= Vacuum induction melting =

Metallurgical process

Vacuum induction melting (VIM) utilizes electric currents to melt metal within a vacuum. The first prototype was developed in 1920. Induction heating induces eddy currents within conductors. Eddy currents create heating effects to melt the metal. Vacuum induction melting has been used in both the aerospace and nuclear industries.

== History ==
The process was invented in Hanau, Germany in 1917. Heraeus Vacuumschmelze and Dr. Wilhelm Rohn applied for a patent on vacuum melting on 12 January 1918 and were granted a German patent DE 345161.

Edwin Fitch Northrup built the first prototype of a vacuum induction furnace in the United States of America in 1920.

Medium frequency furnaces were seen soon afterwards in England and Sweden in 1927.

The process was initially developed to refine certain special metals such as cobalt and nickel. As these metals and alloys became more common, the vacuum induction melting (VIM) process became more widely adopted.

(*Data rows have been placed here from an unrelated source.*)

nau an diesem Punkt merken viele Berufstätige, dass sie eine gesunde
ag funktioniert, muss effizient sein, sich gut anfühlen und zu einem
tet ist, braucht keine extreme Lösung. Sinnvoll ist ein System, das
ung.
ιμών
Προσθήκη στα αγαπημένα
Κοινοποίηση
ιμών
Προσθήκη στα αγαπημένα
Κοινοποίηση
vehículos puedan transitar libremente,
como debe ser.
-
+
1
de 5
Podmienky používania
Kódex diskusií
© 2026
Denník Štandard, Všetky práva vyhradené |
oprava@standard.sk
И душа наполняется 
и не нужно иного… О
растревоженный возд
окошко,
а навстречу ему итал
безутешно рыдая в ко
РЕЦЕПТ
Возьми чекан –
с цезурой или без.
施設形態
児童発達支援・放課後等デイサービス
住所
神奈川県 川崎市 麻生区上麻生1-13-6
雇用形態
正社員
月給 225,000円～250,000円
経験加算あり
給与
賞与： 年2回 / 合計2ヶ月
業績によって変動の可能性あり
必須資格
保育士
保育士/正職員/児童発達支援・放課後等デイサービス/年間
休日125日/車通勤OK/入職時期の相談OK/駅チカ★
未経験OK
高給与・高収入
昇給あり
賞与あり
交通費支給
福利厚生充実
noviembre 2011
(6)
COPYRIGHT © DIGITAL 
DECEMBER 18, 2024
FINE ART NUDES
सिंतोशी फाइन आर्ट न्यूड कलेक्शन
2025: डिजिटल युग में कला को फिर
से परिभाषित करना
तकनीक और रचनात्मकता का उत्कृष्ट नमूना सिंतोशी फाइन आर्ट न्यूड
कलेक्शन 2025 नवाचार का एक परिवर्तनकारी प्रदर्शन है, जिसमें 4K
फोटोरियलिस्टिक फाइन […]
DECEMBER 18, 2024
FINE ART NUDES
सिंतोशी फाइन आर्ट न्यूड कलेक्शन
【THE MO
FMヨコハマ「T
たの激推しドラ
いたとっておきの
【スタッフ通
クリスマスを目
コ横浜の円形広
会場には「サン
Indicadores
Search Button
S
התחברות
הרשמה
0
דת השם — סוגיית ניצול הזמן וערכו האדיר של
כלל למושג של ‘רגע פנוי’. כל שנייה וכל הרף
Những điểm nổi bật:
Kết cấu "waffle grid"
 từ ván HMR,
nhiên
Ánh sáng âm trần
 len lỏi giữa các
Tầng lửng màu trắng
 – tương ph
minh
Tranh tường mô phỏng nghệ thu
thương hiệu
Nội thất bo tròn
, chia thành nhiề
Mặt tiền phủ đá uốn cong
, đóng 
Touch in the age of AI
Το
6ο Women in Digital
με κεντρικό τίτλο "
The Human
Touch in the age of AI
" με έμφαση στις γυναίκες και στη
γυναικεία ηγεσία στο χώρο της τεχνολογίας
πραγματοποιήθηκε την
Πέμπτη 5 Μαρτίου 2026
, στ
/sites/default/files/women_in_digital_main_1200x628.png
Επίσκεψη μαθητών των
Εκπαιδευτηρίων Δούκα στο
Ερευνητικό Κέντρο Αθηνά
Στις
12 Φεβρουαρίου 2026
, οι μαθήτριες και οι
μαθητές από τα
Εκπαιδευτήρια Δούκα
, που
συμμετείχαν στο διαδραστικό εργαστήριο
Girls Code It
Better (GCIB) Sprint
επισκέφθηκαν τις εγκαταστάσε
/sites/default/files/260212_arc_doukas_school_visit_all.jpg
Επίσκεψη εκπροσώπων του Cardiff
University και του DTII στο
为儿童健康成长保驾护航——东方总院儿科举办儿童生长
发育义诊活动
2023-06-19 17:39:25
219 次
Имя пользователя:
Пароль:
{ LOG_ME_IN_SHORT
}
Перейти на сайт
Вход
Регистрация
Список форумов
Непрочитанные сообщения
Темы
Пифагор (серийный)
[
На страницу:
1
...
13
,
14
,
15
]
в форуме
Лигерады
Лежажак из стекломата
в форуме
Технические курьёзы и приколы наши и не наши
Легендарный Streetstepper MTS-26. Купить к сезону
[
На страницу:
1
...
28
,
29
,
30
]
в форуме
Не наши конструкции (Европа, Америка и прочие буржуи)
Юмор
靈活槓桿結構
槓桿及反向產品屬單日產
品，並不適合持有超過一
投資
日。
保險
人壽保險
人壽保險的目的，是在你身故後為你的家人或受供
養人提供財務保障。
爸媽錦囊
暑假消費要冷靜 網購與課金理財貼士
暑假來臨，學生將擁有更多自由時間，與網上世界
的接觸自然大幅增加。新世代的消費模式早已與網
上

VIM now helps to melt a variety of metals for aircraft and nuclear applications.

== Procedure ==

VIM involves placing a core-less induction furnace into a vacuum chamber. The melting and casting operations are carried out at low pressures to control the entire alloy chemistry process.

== Uses ==
VIM is used in particular for producing alloys with melting points beyond those practical for other kinds of melting. Nickel, nickel-iron, and superalloys are frequently produced using this process. The VIM process is often used for small batch sizes and allows for a high level of control over the composition of the alloy. There is low environmental contamination (dust etc.) and oxidation, while elements that are often undesired such as hydrogen or nitrogen can be removed from the process.